Given passage:
We have a large pile of web log data. We need to sessionize it, and also generate the previous domain, and next domain for each session. I am testing via an interactive job flow on AWS EMR.
Right now I'm able to get the data sessionized using this code here: http://goo.gl/L52Wf . It took a little work to get familiar with compiling and using a UDF, but I've made it that far.
Here is the header row and first line from the input file (tab delimited):
ID Date Rule code Project UID respondent_uid Type Tab ID URL domain URL path Duration Exit cause Details
11111111 2012-09-25T11:21:20.000Z 20120914_START_USTEST 20120914_TESTSITE_US_TR test6_EN_9 PAGE_VIEWED FF1348568479042 http://www.google.fr 11 OTHER
This is a tuple from the SESSIONS
relation (steps to get relation are shown below):
(2012-09-27 04:42:20.000,11999603,20120914_URL_ALL,20120914_TESTSITE_US_TR,2082810875_US_9,PAGE_VIEWED,CH17,http://hotmail.com,_news/2012/09/26/14113684,28,WINDOW_DEACTIVATED,,3019222a-5c4d-4767-a82e-2b4df5d9db6d)

Given instruction: Continue the post about sessionizing web log data on AWS EMR from the point where it stops. The material placed after this sentence comes from a separate source.

Collected data
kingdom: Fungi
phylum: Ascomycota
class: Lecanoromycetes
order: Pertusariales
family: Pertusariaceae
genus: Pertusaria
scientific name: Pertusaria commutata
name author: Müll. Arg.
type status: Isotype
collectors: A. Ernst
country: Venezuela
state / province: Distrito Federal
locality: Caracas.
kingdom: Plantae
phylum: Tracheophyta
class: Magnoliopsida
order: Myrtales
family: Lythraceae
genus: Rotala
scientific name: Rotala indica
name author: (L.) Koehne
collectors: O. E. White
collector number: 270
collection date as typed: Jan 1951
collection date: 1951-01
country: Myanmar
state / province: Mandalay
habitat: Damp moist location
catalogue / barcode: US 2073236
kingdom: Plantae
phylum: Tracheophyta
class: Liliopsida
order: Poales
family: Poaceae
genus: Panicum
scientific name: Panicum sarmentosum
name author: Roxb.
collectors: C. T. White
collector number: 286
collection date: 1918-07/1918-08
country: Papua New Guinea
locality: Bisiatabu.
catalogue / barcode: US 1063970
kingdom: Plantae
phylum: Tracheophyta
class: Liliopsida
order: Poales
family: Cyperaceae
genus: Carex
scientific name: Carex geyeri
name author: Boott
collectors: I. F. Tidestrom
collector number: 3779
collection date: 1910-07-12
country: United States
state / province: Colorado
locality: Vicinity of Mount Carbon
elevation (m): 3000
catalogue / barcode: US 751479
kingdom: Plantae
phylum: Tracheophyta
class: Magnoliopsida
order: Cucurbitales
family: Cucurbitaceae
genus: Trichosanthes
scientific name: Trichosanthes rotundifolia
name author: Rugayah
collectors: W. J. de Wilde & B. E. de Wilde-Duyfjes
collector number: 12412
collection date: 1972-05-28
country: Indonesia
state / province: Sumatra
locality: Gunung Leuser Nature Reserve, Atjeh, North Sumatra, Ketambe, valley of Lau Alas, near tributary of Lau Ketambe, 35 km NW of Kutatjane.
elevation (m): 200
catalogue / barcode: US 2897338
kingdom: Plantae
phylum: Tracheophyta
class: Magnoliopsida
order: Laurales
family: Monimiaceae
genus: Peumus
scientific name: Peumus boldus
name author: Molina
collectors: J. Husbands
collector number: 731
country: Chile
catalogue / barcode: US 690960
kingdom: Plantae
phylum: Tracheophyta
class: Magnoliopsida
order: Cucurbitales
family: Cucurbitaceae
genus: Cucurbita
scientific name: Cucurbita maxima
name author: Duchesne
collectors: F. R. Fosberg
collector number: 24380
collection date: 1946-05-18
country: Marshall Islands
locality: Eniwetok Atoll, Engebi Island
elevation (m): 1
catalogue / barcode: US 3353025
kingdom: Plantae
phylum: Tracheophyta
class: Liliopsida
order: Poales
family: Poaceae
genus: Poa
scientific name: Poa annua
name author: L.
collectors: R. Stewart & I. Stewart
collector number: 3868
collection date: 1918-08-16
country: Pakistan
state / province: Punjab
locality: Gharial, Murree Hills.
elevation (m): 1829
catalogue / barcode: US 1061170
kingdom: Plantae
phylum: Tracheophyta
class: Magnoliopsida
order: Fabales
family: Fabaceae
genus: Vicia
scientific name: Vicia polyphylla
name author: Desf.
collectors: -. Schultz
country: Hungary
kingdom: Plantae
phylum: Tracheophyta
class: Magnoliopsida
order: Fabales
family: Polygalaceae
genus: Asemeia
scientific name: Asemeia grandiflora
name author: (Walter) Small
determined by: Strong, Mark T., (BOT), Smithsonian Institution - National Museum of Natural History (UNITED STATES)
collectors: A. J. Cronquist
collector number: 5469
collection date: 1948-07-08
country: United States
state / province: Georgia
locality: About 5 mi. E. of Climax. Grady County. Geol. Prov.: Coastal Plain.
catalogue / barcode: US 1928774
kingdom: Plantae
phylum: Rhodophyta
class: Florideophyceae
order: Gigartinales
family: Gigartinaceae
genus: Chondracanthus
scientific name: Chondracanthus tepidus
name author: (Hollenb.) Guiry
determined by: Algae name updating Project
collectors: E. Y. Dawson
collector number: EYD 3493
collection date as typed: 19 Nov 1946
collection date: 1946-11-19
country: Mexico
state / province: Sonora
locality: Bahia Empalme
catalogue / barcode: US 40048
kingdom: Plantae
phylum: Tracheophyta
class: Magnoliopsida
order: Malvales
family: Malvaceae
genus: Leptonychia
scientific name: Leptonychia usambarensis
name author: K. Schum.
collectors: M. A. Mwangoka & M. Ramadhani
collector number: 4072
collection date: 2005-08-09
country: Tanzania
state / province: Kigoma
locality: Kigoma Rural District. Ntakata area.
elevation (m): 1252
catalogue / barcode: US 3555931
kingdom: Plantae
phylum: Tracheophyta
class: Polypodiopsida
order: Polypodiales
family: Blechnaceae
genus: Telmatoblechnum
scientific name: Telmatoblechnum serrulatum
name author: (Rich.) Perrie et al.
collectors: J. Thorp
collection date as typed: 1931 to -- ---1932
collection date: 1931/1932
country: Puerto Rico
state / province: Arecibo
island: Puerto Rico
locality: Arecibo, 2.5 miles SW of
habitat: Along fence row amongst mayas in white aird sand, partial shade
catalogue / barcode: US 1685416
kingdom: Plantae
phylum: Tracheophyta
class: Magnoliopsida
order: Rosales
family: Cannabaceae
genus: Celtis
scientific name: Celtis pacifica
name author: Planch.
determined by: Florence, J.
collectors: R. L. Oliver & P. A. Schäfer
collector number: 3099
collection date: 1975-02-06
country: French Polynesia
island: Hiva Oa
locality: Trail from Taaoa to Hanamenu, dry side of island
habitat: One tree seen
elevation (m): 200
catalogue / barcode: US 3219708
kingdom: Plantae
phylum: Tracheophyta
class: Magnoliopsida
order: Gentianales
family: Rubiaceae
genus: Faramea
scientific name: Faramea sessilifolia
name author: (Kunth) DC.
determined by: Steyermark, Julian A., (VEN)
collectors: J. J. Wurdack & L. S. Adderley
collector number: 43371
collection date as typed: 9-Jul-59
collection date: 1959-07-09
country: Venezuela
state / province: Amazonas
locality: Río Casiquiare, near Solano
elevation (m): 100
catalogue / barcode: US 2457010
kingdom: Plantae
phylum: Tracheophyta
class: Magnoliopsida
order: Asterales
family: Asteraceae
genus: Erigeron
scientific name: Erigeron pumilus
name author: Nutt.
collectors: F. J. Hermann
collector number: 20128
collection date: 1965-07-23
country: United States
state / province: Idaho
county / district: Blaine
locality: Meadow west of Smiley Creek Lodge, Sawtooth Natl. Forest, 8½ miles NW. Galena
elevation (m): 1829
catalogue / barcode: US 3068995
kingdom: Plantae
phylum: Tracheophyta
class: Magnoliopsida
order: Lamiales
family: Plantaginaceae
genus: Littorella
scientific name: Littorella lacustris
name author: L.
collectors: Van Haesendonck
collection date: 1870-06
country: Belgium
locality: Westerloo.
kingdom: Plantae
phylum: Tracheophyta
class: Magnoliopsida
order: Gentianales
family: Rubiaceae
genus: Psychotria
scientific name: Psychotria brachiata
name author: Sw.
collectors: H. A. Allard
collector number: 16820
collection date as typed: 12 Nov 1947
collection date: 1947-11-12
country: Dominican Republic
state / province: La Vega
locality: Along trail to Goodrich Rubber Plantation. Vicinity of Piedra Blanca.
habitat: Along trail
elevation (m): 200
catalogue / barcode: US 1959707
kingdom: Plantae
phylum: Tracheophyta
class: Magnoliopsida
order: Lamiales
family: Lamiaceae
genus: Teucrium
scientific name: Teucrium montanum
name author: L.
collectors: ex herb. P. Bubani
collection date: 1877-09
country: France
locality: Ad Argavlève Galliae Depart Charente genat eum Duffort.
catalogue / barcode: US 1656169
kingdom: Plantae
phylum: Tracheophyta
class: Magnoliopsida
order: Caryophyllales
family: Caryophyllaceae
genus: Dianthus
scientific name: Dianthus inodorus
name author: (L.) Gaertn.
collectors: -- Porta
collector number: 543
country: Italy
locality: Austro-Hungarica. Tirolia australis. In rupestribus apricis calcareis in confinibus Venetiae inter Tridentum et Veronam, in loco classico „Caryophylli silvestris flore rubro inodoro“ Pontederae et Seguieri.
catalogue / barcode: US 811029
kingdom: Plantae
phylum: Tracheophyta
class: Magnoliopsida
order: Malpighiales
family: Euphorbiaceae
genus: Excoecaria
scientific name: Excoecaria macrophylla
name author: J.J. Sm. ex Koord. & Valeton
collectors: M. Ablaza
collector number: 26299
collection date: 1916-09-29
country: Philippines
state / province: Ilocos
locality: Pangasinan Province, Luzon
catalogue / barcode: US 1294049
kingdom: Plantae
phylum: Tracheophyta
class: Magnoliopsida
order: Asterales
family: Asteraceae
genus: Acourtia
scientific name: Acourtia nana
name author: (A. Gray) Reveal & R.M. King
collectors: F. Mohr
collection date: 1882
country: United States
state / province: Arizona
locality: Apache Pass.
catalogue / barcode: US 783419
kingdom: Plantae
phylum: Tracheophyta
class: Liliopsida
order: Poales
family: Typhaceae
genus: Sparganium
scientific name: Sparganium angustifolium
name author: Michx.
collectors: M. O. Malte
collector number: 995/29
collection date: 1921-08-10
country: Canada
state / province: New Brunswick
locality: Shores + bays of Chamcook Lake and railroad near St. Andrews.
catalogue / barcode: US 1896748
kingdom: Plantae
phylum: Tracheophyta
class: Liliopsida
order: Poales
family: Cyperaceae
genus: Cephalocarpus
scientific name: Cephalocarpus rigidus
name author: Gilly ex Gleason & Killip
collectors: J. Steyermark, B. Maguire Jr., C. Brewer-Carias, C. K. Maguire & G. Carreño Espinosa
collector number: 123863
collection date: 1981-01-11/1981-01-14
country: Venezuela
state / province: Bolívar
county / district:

Answer to the exercise:
This is roughly what I'm running right now to sessionize the test data:
register s3://TestBucket/Sessionize.jar
define Sessionize datafu.pig.sessions.Sessionize('30m');
A = load 's3://TestBucket/party2.gz' USING PigStorage() as (id: chararray, data_date: chararray, rule_code: chararray, project_uid: chararray, respondent_uid: chararray, type: chararray, tab_id: chararray, url_domain: chararray, url_path: chararray, duration: chararray, exit_cause: chararray, details: chararray);
B = foreach A generate $1, $0, $2, $3, $4, $5, $6, $7, $8, $9, $10, $11;
C = filter B by id neq 'ID';
VIEWS = group C by (respondent_uid, url_domain);
SESSIONS = foreach VIEWS { VISITS = order C by data_date; generate FLATTEN(Sessionize(VISITS)) as (data_date: chararray, id: chararray, rule_code: chararray, project_uid: chararray, respondent_uid: chararray, type: chararray, tab_id: chararray, url_domain: chararray, url_path: chararray, duration: chararray, exit_cause: chararray, details: chararray, session_id); }
(The step at B is to move the date to the first position. Step at C is to filter out the file header)
I'm lost as far as the right direction to go with this from here.
Can I iterate over my SESSIONS
relation with foreach
and get next and previous domain from pig script? Would it be better to write a custom UDF and pass the SESSIONS
relation to that? (Writing my own UDF would be an adventure!..)
Any advice would be greatly appreciated. Even if someone could recommend what NOT to do, might be just as helpful, so I don't waste time researching a junk approach. I'm quite new to Hadoop and pig script so this is definitely not one of my strong areas (yet..).
I wouldn't at all be surprised if someone could improve on the solution below, however, it works for my situation. I used the sessionize UDF (mentioned in my question) as a reference for writing the below UDF.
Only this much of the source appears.